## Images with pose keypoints
↓
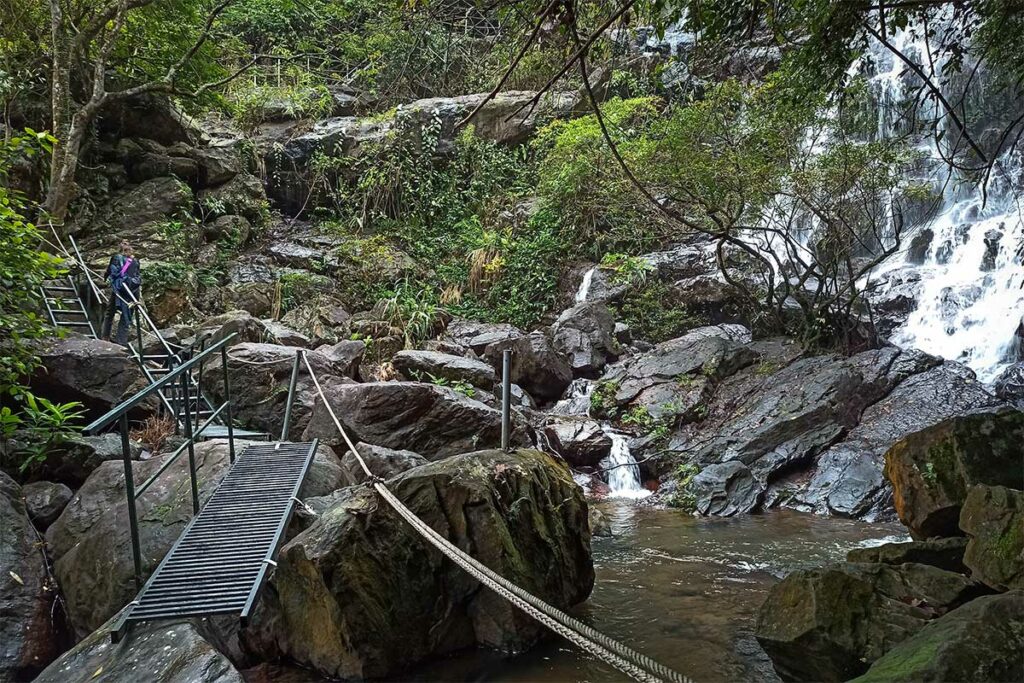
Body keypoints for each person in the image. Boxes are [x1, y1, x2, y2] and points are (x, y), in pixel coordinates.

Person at [101, 241, 142, 345]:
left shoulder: (117, 258)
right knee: (126, 316)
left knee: (110, 313)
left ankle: (105, 337)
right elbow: (137, 275)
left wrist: (105, 278)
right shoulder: (135, 261)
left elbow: (111, 271)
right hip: (133, 291)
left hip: (120, 289)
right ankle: (121, 342)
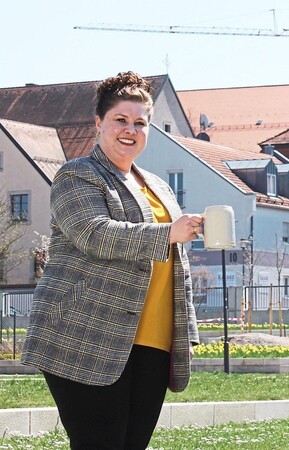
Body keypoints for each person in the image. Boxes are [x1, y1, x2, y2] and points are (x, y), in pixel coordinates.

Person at [21, 71, 203, 450]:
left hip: (153, 343)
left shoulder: (159, 187)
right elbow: (93, 233)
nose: (130, 130)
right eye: (121, 119)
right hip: (85, 337)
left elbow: (173, 268)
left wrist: (186, 332)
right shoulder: (76, 175)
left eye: (141, 123)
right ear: (99, 123)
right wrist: (170, 232)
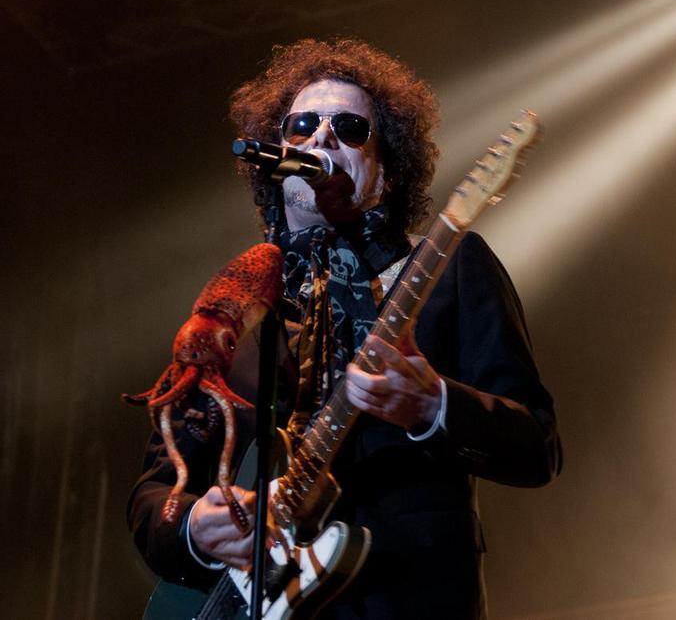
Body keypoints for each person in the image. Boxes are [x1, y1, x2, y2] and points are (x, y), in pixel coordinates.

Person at [127, 38, 562, 619]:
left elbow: (537, 446)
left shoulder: (448, 271)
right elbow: (156, 488)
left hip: (406, 600)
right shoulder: (236, 307)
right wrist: (193, 534)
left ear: (386, 169)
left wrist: (432, 405)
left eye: (350, 128)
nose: (320, 139)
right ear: (276, 155)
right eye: (301, 125)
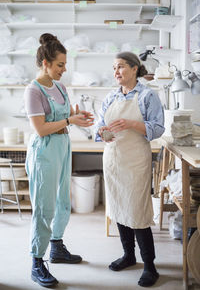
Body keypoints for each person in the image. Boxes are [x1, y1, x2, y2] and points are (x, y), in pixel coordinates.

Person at [24, 33, 94, 288]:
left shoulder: (60, 87)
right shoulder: (33, 90)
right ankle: (36, 261)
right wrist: (69, 121)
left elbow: (65, 117)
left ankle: (56, 247)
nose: (64, 70)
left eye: (65, 64)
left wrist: (77, 116)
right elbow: (41, 129)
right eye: (60, 65)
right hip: (45, 150)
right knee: (44, 207)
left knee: (64, 201)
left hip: (64, 145)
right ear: (45, 63)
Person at [94, 52, 165, 288]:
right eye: (114, 68)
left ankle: (150, 265)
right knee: (118, 206)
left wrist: (132, 124)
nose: (116, 72)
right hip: (113, 158)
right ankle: (128, 255)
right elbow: (98, 125)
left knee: (137, 211)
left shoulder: (148, 95)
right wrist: (102, 133)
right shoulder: (111, 96)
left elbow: (157, 129)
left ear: (135, 69)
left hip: (135, 160)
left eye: (121, 67)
↑
Search the entries above for "elbow". Return every line that has it.

## ANSWER
right elbow: (137, 275)
left elbow: (111, 271)
right elbow: (93, 233)
left elbow: (173, 268)
left elbow: (537, 446)
right elbow: (156, 488)
left elbow: (65, 117)
right elbow: (41, 129)
right elbow: (98, 125)
left elbow: (157, 129)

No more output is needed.